··· RECORDS TO USE
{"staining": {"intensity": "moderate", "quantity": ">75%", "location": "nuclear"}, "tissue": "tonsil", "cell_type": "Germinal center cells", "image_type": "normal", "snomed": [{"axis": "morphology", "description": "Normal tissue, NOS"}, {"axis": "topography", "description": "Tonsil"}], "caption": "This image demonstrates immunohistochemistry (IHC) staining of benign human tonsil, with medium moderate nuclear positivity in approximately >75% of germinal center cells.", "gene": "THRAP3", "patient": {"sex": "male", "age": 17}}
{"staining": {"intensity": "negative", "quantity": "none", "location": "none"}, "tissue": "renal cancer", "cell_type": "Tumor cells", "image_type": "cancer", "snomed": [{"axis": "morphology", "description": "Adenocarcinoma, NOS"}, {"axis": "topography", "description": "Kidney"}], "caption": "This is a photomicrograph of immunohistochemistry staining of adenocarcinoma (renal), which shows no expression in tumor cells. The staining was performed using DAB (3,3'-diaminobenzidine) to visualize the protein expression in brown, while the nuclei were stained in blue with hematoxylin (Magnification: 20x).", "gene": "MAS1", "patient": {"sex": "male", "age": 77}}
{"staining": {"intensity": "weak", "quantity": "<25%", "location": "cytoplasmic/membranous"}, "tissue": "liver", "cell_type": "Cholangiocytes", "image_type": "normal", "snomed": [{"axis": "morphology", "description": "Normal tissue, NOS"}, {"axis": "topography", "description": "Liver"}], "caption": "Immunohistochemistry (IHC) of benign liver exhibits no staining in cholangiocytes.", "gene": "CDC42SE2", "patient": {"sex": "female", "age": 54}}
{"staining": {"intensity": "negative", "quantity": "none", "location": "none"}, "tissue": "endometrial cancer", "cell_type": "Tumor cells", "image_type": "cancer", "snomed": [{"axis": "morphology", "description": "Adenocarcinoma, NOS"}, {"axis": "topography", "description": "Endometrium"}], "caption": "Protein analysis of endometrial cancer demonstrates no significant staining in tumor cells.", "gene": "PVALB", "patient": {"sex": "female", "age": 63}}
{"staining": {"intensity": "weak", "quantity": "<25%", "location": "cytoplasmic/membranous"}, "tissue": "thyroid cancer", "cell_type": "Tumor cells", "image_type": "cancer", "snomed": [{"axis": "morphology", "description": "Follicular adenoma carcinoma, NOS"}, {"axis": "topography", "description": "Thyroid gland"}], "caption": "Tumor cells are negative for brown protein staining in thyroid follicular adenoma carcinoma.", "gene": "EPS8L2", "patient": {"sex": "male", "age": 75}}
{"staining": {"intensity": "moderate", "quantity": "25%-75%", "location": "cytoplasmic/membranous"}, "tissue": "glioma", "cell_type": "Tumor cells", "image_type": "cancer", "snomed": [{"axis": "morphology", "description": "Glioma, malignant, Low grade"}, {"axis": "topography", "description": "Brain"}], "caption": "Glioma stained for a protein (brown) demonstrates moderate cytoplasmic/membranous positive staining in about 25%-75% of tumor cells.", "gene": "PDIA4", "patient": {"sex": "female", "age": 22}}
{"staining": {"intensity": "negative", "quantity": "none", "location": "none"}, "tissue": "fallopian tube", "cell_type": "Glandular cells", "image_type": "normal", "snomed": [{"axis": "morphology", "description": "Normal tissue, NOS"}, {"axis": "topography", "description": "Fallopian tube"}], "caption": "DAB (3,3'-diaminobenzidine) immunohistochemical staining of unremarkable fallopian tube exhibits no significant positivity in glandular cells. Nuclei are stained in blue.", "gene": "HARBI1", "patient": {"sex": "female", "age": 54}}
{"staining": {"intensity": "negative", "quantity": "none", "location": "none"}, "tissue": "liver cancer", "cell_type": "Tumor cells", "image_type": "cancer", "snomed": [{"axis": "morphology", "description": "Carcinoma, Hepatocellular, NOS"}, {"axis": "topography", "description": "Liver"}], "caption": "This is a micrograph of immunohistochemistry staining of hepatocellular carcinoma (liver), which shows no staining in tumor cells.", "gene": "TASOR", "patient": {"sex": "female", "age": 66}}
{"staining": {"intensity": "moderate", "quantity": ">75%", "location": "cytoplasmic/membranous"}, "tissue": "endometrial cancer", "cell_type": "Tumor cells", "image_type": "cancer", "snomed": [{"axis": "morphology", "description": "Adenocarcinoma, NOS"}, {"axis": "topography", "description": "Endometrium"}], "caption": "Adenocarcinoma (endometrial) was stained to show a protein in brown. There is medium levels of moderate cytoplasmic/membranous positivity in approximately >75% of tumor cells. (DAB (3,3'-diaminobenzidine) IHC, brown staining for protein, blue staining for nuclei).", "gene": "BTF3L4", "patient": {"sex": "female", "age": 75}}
······
# WORK TASK
Please repeat every entry, exactly as it was written.

# ANSWER BOX
{"staining": {"intensity": "moderate", "quantity": ">75%", "location": "nuclear"}, "tissue": "tonsil", "cell_type": "Germinal center cells", "image_type": "normal", "snomed": [{"axis": "morphology", "description": "Normal tissue, NOS"}, {"axis": "topography", "description": "Tonsil"}], "caption": "This image demonstrates immunohistochemistry (IHC) staining of benign human tonsil, with medium moderate nuclear positivity in approximately >75% of germinal center cells.", "gene": "THRAP3", "patient": {"sex": "male", "age": 17}}
{"staining": {"intensity": "negative", "quantity": "none", "location": "none"}, "tissue": "renal cancer", "cell_type": "Tumor cells", "image_type": "cancer", "snomed": [{"axis": "morphology", "description": "Adenocarcinoma, NOS"}, {"axis": "topography", "description": "Kidney"}], "caption": "This is a photomicrograph of immunohistochemistry staining of adenocarcinoma (renal), which shows no expression in tumor cells. The staining was performed using DAB (3,3'-diaminobenzidine) to visualize the protein expression in brown, while the nuclei were stained in blue with hematoxylin (Magnification: 20x).", "gene": "MAS1", "patient": {"sex": "male", "age": 77}}
{"staining": {"intensity": "weak", "quantity": "<25%", "location": "cytoplasmic/membranous"}, "tissue": "liver", "cell_type": "Cholangiocytes", "image_type": "normal", "snomed": [{"axis": "morphology", "description": "Normal tissue, NOS"}, {"axis": "topography", "description": "Liver"}], "caption": "Immunohistochemistry (IHC) of benign liver exhibits no staining in cholangiocytes.", "gene": "CDC42SE2", "patient": {"sex": "female", "age": 54}}
{"staining": {"intensity": "negative", "quantity": "none", "location": "none"}, "tissue": "endometrial cancer", "cell_type": "Tumor cells", "image_type": "cancer", "snomed": [{"axis": "morphology", "description": "Adenocarcinoma, NOS"}, {"axis": "topography", "description": "Endometrium"}], "caption": "Protein analysis of endometrial cancer demonstrates no significant staining in tumor cells.", "gene": "PVALB", "patient": {"sex": "female", "age": 63}}
{"staining": {"intensity": "weak", "quantity": "<25%", "location": "cytoplasmic/membranous"}, "tissue": "thyroid cancer", "cell_type": "Tumor cells", "image_type": "cancer", "snomed": [{"axis": "morphology", "description": "Follicular adenoma carcinoma, NOS"}, {"axis": "topography", "description": "Thyroid gland"}], "caption": "Tumor cells are negative for brown protein staining in thyroid follicular adenoma carcinoma.", "gene": "EPS8L2", "patient": {"sex": "male", "age": 75}}
{"staining": {"intensity": "moderate", "quantity": "25%-75%", "location": "cytoplasmic/membranous"}, "tissue": "glioma", "cell_type": "Tumor cells", "image_type": "cancer", "snomed": [{"axis": "morphology", "description": "Glioma, malignant, Low grade"}, {"axis": "topography", "description": "Brain"}], "caption": "Glioma stained for a protein (brown) demonstrates moderate cytoplasmic/membranous positive staining in about 25%-75% of tumor cells.", "gene": "PDIA4", "patient": {"sex": "female", "age": 22}}
{"staining": {"intensity": "negative", "quantity": "none", "location": "none"}, "tissue": "fallopian tube", "cell_type": "Glandular cells", "image_type": "normal", "snomed": [{"axis": "morphology", "description": "Normal tissue, NOS"}, {"axis": "topography", "description": "Fallopian tube"}], "caption": "DAB (3,3'-diaminobenzidine) immunohistochemical staining of unremarkable fallopian tube exhibits no significant positivity in glandular cells. Nuclei are stained in blue.", "gene": "HARBI1", "patient": {"sex": "female", "age": 54}}
{"staining": {"intensity": "negative", "quantity": "none", "location": "none"}, "tissue": "liver cancer", "cell_type": "Tumor cells", "image_type": "cancer", "snomed": [{"axis": "morphology", "description": "Carcinoma, Hepatocellular, NOS"}, {"axis": "topography", "description": "Liver"}], "caption": "This is a micrograph of immunohistochemistry staining of hepatocellular carcinoma (liver), which shows no staining in tumor cells.", "gene": "TASOR", "patient": {"sex": "female", "age": 66}}
{"staining": {"intensity": "moderate", "quantity": ">75%", "location": "cytoplasmic/membranous"}, "tissue": "endometrial cancer", "cell_type": "Tumor cells", "image_type": "cancer", "snomed": [{"axis": "morphology", "description": "Adenocarcinoma, NOS"}, {"axis": "topography", "description": "Endometrium"}], "caption": "Adenocarcinoma (endometrial) was stained to show a protein in brown. There is medium levels of moderate cytoplasmic/membranous positivity in approximately >75% of tumor cells. (DAB (3,3'-diaminobenzidine) IHC, brown staining for protein, blue staining for nuclei).", "gene": "BTF3L4", "patient": {"sex": "female", "age": 75}}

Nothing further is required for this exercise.